[Avodah] "There's Hope for Everyone"

Micha Berger micha at aishdas.org
Mon May 12 08:48:49 PDT 2008


On Sun, May 11, 2008 at 11:58:39AM -0400, Cantor Wolberg wrote:
: Reb Micha wrote the following:
: Truth is, universal love with no differentiation is the same as
: non-love. Picture this marriage proposal:
: Tom: Cindy, will you marry me?
: Cindy: But Tom, do you love me?
: Tom: Of course, I love everyone!
: 
: Here's the weakness of the argument (as I see it).
: The Torah talks about love FOLLOWING marriage.  So when Tom says he  
: loves everyone, that's ONE kind of love.

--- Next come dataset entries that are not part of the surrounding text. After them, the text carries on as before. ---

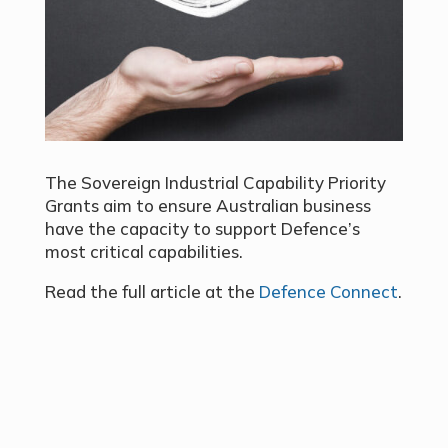
The Sovereign Industrial Capability Priority
Grants aim to ensure Australian business
have the capacity to support Defence’s
most critical capabilities.
Read the full article at the
Defence Connect
.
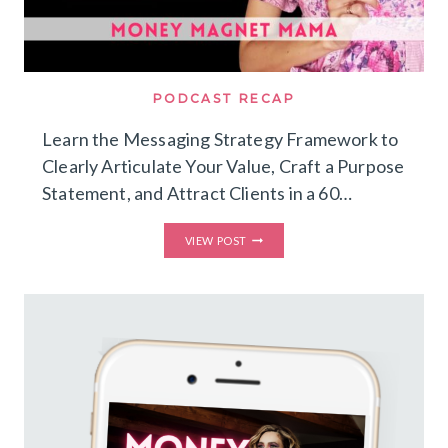
PODCAST RECAP
Learn the Messaging Strategy Framework to
Clearly Articulate Your Value, Craft a Purpose
Statement, and Attract Clients in a 60…
LEARN
VIEW POST
THE
MESSAGING
STRATEGY
FRAMEWORK
TO
CLEARLY
ARTICULATE
YOUR
VALUE,
CRAFT
A
PURPOSE
STATEMENT,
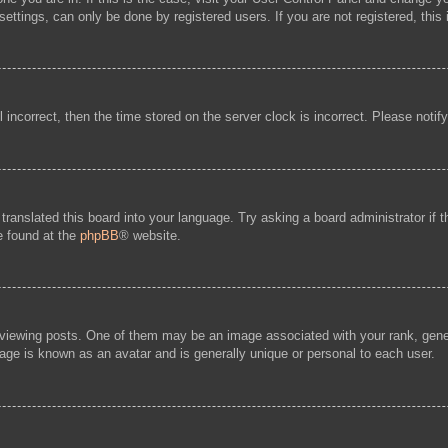
ttings, can only be done by registered users. If you are not registered, this 
l incorrect, then the time stored on the server clock is incorrect. Please notif
 translated this board into your language. Try asking a board administrator if
be found at the
phpBB
® website.
ewing posts. One of them may be an image associated with your rank, general
age is known as an avatar and is generally unique or personal to each user.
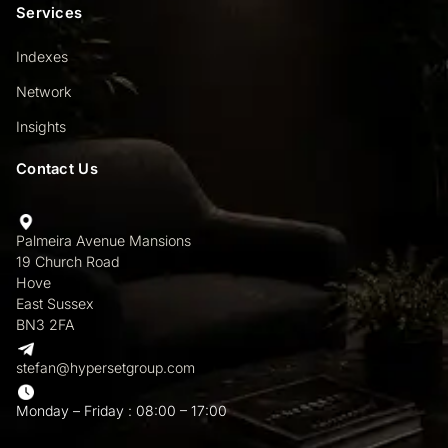
Services
Indexes
Network
Insights
Contact Us
Palmeira Avenue Mansions
19 Church Road
Hove
East Sussex
BN3 2FA
stefan@hypersetgroup.com
Monday – Friday : 08:00 – 17:00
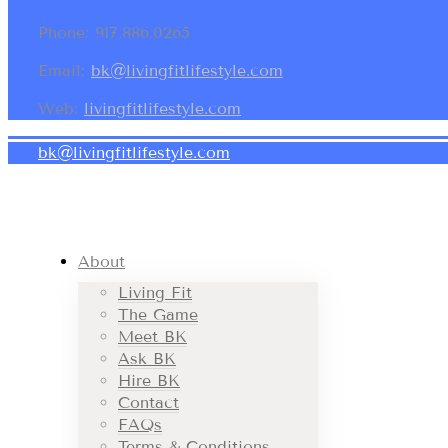
Phone: 917.886.0265
Email:
bk@livingfitlifestyle.com
Web:
livingfitlifestyle.com
bk@livingfitlifestyle.com
About
Living Fit
The Game
Meet BK
Ask BK
Hire BK
Contact
FAQs
Terms & Conditions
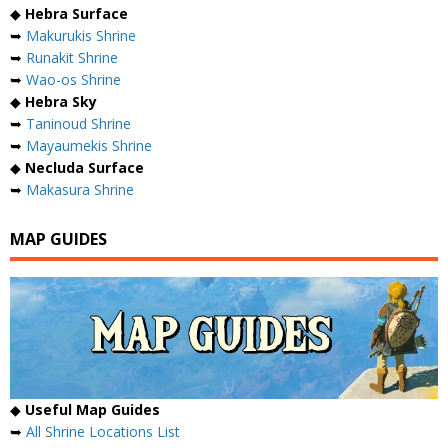
◆
Hebra Surface
➥
Makurukis Shrine
➥
Runakit Shrine
➥
Wao-os Shrine
◆
Hebra Sky
➥
Taninoud Shrine
➥
Mayaumekis Shrine
◆
Necluda Surface
➥
Makasura Shrine
MAP GUIDES
◆
Useful Map Guides
➥
All Shrine Locations List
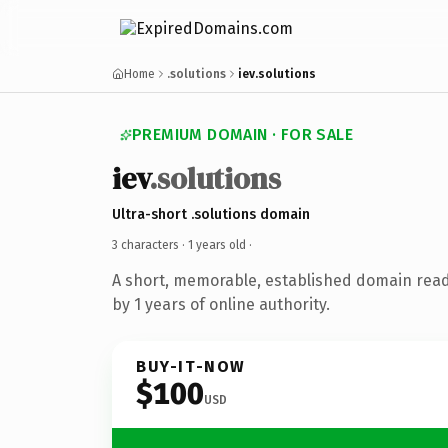
Home
.solutions
iev.solutions
PREMIUM DOMAIN · FOR SALE
iev
.solutions
Ultra-short .solutions domain
3 characters ·
1 years old
·
A short, memorable, established domain rea
by 1 years of online authority.
BUY-IT-NOW
$100
USD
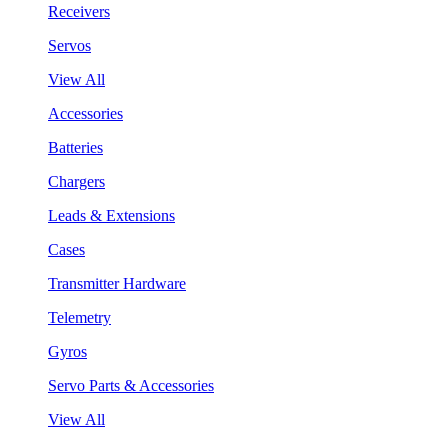
Receivers
Servos
View All
Accessories
Batteries
Chargers
Leads & Extensions
Cases
Transmitter Hardware
Telemetry
Gyros
Servo Parts & Accessories
View All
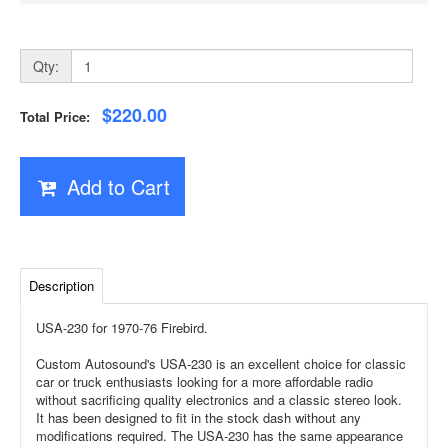
Qty:
$220.00
Total Price:
Add to Cart
Description
USA-230 for 1970-76 Firebird.
Custom Autosound's USA-230 is an excellent choice for classic
car or truck enthusiasts looking for a more affordable radio
without sacrificing quality electronics and a classic stereo look.
It has been designed to fit in the stock dash without any
modifications required. The USA-230 has the same appearance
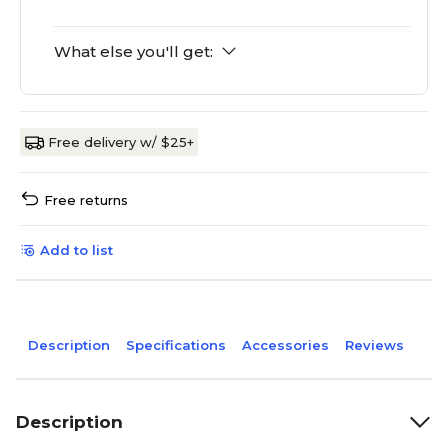
What else you'll get:
Free delivery w/ $25+
Free returns
Add to list
Description
Specifications
Accessories
Reviews
Description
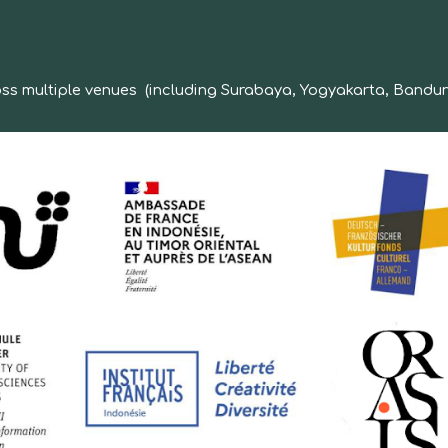
ross multiple venues (including Surabaya, Yogyakarta, Bandun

But the love that follows  
: marriage is the special kind as alluded to in the Torah.

That's not a flaw in my argument, it's a gap between ahavas rei'im and
ahavah for the entire world - love and agape. That doesn't change the
fact that one should love one's own more than others. Otherwise, it
isn't really love.

If anyone would have followed up on my request that they check out RSS,
they would have seen/remembered that he doesn't make them different
in kind.

Rather, all love is "kamokha". The trick of being a baal chessed is not
submerging that self-love, but realizing that one is part of a greater
whole. One loves one's family as an extension of oneself. One's extended
family more than strangers. One's /am/ more than other amim, etc... Thus,
love is properly supposed to include everyone, but in ever diminushing
amounts as one gets further from oneself.

This balances universalism and particularism quite beautifully. Im ein
ani li, mi li? Ukeshe'ani le'atzmi -- in a constricted sense of "I" --
mah ani?

Tir'u baTov!
-Micha

-- 
Micha Berger             Today is the 22nd day, which is
micha at aishdas.org        3 weeks and 1 day in/toward the omer.